## Work to complete
Retype exactly the lines from the one that contains "На первую обложку можете наложить небольшую" through the final line of the material below, and add nothing else.
BEGIN Records for this exercise
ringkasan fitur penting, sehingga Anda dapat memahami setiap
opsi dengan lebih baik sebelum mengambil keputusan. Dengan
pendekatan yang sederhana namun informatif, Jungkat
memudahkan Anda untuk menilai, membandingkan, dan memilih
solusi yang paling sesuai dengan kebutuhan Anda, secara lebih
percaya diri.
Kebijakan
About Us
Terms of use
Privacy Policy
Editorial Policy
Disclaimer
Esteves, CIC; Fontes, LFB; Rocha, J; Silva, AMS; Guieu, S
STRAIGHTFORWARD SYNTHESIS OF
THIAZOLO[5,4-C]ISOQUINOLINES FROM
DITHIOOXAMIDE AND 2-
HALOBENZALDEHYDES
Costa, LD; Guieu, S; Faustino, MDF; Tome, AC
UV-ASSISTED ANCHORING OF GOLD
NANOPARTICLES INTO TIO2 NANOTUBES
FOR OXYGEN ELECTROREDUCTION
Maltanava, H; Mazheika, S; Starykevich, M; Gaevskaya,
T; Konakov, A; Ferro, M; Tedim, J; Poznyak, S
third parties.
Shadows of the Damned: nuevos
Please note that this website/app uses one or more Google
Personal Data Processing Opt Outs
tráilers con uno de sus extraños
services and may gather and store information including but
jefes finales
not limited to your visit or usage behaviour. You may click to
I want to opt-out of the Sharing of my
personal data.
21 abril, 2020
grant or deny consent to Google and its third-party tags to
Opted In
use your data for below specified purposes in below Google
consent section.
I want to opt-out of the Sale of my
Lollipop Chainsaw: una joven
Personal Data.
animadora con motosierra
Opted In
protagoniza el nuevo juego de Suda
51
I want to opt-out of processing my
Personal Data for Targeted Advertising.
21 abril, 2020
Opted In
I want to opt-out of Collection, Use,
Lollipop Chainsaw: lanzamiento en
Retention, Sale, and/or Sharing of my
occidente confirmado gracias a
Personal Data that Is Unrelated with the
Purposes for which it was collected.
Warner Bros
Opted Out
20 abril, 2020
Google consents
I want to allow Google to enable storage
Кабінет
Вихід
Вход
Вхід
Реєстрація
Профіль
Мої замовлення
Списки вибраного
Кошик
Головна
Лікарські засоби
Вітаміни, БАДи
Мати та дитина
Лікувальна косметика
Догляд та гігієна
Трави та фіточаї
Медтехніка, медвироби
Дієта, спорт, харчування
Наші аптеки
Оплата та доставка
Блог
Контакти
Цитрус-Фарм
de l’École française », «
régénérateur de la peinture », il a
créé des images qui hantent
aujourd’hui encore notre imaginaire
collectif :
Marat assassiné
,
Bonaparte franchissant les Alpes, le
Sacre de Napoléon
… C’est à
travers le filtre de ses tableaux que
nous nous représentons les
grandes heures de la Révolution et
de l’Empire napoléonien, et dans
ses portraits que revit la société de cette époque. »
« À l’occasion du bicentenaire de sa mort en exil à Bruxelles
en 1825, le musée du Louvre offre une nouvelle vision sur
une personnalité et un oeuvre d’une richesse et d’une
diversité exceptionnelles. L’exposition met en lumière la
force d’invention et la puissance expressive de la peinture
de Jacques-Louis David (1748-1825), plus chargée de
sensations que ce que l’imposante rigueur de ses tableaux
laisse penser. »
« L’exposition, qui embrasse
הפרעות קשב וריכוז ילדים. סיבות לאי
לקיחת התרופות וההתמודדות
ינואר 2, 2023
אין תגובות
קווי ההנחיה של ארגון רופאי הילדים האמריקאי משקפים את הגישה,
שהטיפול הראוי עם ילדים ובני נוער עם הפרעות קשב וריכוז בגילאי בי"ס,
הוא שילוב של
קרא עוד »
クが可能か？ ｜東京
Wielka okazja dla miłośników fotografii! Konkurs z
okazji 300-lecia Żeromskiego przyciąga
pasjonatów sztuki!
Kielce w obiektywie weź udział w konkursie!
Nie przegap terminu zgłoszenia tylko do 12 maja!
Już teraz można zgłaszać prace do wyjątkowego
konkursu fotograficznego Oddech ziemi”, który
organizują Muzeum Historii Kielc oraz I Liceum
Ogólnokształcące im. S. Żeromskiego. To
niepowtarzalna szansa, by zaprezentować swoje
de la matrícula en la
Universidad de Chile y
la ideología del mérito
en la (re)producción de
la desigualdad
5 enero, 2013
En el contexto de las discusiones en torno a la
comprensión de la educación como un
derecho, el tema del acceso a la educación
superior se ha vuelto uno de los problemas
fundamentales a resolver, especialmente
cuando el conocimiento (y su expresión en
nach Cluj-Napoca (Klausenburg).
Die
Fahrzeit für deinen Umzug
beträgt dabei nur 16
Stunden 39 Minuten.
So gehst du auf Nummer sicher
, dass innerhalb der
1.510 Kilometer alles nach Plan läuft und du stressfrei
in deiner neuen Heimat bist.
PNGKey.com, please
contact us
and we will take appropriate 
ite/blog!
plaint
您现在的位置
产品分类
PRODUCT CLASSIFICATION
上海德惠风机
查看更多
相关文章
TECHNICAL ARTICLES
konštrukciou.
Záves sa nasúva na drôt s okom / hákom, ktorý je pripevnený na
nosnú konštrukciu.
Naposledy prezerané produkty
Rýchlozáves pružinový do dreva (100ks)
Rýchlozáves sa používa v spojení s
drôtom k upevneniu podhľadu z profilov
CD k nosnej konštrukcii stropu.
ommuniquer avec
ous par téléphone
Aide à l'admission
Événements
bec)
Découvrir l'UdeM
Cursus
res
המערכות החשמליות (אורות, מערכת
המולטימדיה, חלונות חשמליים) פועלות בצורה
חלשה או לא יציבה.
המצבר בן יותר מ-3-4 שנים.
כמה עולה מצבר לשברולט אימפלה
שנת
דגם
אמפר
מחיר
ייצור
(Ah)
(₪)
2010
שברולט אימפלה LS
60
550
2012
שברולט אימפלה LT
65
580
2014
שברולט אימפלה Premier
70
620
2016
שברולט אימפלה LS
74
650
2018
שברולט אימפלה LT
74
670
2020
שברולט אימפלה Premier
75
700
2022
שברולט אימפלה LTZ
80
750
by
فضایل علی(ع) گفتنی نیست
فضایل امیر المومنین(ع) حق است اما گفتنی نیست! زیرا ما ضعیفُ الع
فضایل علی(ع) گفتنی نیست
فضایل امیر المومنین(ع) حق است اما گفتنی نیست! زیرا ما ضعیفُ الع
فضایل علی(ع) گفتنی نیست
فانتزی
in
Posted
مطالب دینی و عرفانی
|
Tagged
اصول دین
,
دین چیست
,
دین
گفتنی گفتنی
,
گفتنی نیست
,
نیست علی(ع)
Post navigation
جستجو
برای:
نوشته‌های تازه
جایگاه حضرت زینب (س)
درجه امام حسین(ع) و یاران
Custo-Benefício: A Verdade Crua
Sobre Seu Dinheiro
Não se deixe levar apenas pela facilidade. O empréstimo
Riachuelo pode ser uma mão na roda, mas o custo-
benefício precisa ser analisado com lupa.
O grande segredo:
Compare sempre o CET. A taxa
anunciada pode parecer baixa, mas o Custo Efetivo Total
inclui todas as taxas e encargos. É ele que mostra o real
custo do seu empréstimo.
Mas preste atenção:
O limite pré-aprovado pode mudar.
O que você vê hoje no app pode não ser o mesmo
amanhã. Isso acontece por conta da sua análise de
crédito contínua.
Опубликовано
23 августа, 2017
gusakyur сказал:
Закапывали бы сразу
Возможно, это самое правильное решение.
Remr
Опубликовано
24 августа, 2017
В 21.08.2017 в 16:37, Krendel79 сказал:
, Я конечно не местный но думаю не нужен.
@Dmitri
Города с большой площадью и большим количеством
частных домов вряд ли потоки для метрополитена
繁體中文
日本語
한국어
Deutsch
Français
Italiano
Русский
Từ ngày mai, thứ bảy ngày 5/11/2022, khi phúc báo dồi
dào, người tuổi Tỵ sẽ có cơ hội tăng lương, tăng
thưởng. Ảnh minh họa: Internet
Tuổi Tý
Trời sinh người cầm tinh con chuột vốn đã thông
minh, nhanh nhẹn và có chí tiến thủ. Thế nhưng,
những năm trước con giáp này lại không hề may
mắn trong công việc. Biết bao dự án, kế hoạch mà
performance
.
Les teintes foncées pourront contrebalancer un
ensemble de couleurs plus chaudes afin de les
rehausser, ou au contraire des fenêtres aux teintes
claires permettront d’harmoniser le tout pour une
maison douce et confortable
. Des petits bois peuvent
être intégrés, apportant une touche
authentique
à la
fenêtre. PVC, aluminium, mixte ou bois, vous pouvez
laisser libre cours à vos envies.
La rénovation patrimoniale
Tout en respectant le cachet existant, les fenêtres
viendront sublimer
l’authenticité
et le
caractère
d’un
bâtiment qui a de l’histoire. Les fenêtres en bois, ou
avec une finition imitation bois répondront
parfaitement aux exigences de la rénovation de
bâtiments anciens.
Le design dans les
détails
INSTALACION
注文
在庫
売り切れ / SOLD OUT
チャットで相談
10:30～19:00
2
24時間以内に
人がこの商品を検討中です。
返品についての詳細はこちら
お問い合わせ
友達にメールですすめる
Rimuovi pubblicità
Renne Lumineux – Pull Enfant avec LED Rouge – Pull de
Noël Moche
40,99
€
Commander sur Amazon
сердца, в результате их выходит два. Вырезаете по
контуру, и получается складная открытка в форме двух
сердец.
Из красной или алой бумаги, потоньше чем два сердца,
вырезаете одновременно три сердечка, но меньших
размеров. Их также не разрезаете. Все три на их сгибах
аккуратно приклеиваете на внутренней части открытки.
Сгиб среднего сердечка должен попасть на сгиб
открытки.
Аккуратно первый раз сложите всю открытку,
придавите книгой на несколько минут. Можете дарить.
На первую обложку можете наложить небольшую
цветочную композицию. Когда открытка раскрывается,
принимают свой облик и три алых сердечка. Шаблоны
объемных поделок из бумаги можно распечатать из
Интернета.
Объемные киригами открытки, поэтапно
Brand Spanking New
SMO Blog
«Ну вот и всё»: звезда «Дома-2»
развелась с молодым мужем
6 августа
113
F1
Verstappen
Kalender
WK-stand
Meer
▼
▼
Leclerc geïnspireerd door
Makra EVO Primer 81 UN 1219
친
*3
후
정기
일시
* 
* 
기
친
END Records for this exercise
## Exercise output
На первую обложку можете наложить небольшую
цветочную композицию. Когда открытка раскрывается,
принимают свой облик и три алых сердечка. Шаблоны
объемных поделок из бумаги можно распечатать из
Интернета.
Объемные киригами открытки, поэтапно
Brand Spanking New
SMO Blog
«Ну вот и всё»: звезда «Дома-2»
развелась с молодым мужем
6 августа
113
F1
Verstappen
Kalender
WK-stand
Meer
▼
▼
Leclerc geïnspireerd door
Makra EVO Primer 81 UN 1219
친
*3
후
정기
일시
* 
* 
기
친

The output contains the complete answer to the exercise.